[EXERCISE DATA]

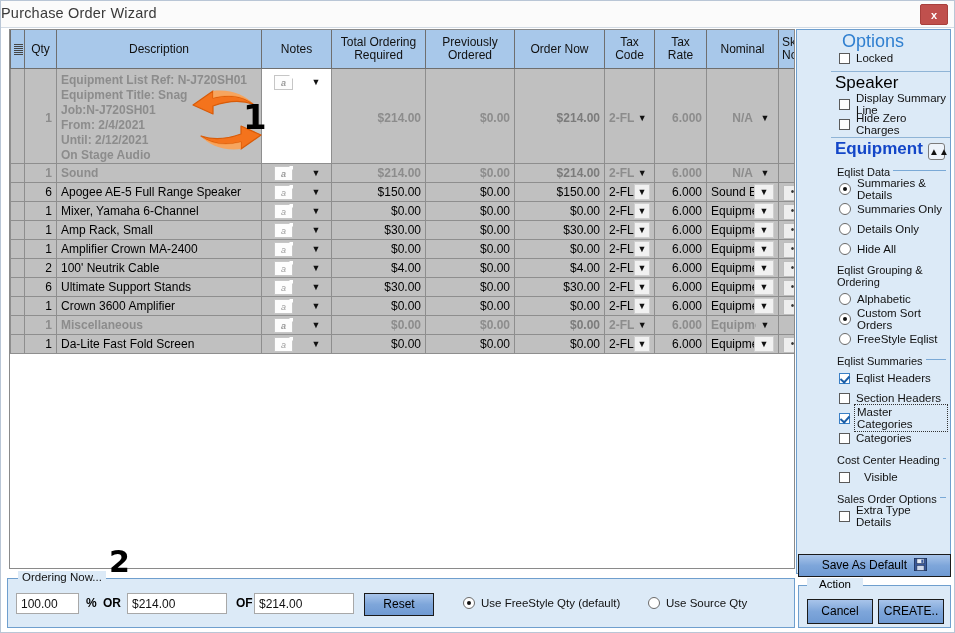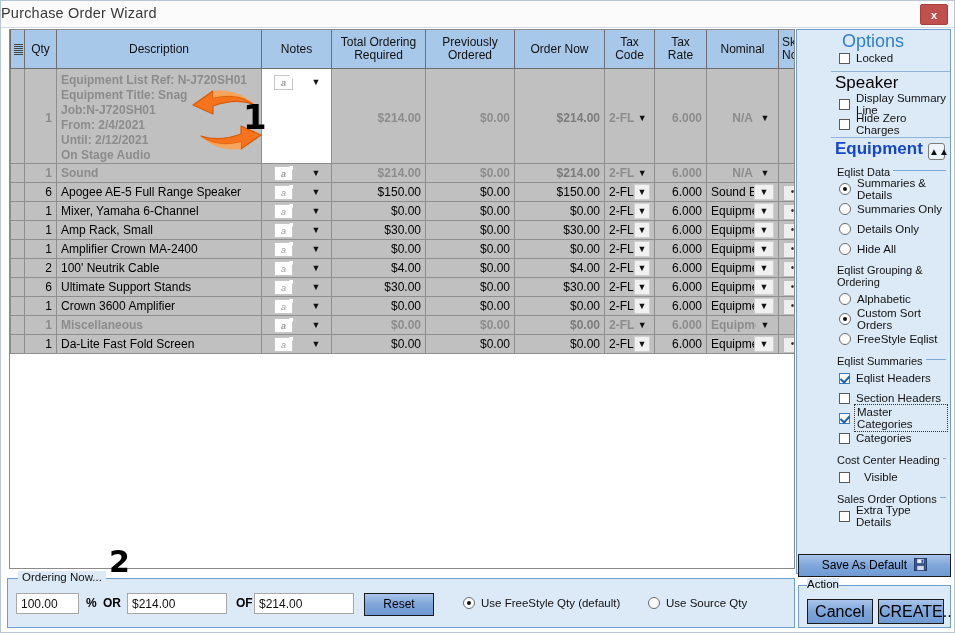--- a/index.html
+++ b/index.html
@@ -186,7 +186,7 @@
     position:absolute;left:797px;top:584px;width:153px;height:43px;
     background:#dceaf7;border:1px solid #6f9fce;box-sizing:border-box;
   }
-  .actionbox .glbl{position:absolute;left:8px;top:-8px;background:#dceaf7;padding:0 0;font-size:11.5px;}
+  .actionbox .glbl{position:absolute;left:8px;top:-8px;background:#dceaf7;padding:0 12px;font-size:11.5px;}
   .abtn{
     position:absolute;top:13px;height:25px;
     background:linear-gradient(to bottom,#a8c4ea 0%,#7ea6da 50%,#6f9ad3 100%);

[/EXERCISE DATA]
[EXERCISE DATA]

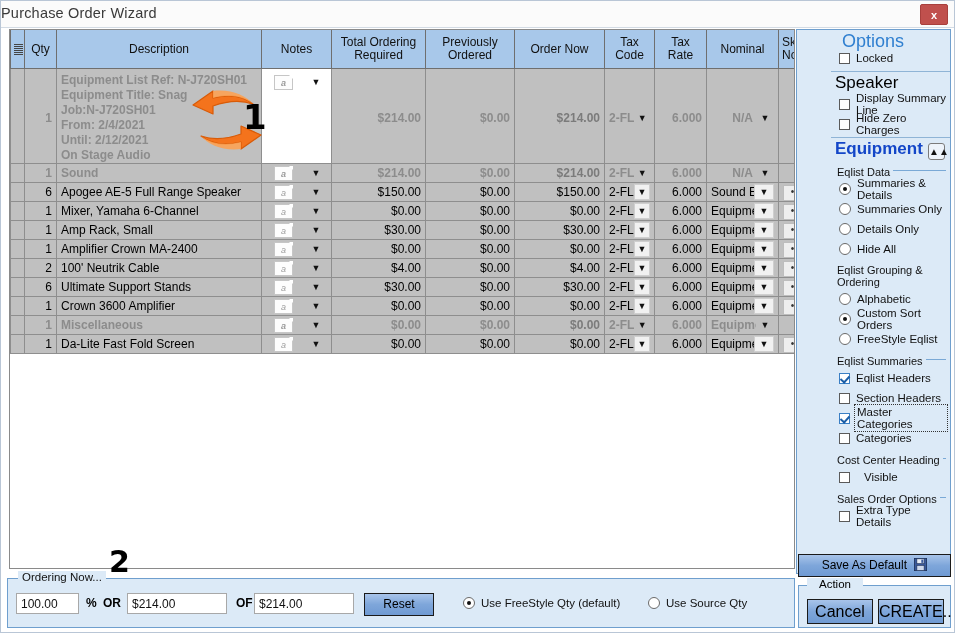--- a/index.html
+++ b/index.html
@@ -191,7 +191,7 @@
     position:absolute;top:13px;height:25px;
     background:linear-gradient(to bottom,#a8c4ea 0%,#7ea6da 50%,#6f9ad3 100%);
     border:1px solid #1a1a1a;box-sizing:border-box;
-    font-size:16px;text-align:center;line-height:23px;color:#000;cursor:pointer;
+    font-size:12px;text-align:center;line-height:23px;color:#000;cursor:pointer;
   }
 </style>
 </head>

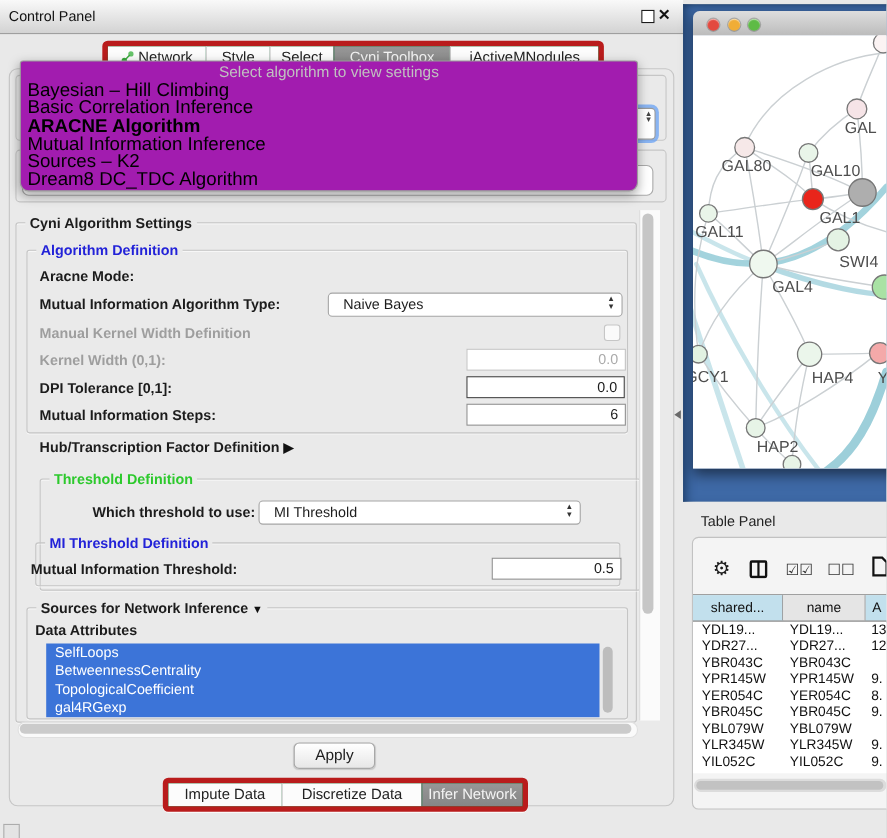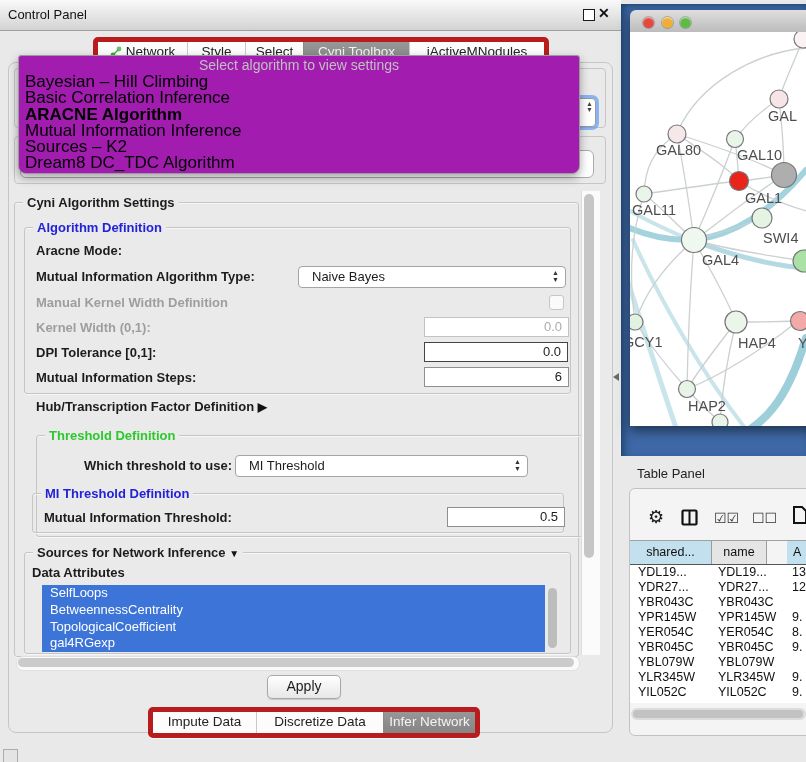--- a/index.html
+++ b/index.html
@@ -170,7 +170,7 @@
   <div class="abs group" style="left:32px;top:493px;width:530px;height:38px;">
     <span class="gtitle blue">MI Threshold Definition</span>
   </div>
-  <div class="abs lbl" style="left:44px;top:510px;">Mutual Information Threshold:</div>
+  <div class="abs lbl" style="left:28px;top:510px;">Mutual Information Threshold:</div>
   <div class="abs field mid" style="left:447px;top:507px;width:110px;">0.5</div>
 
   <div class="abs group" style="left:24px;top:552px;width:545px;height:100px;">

[/EXERCISE DATA]

#### EXERCISE REQUIREMENTS
Search the data for "Mutual". Copy each line that has it.

#### RESPONSE
-  <div class="abs lbl" style="left:44px;top:510px;">Mutual Information Threshold:</div>
+  <div class="abs lbl" style="left:28px;top:510px;">Mutual Information Threshold:</div>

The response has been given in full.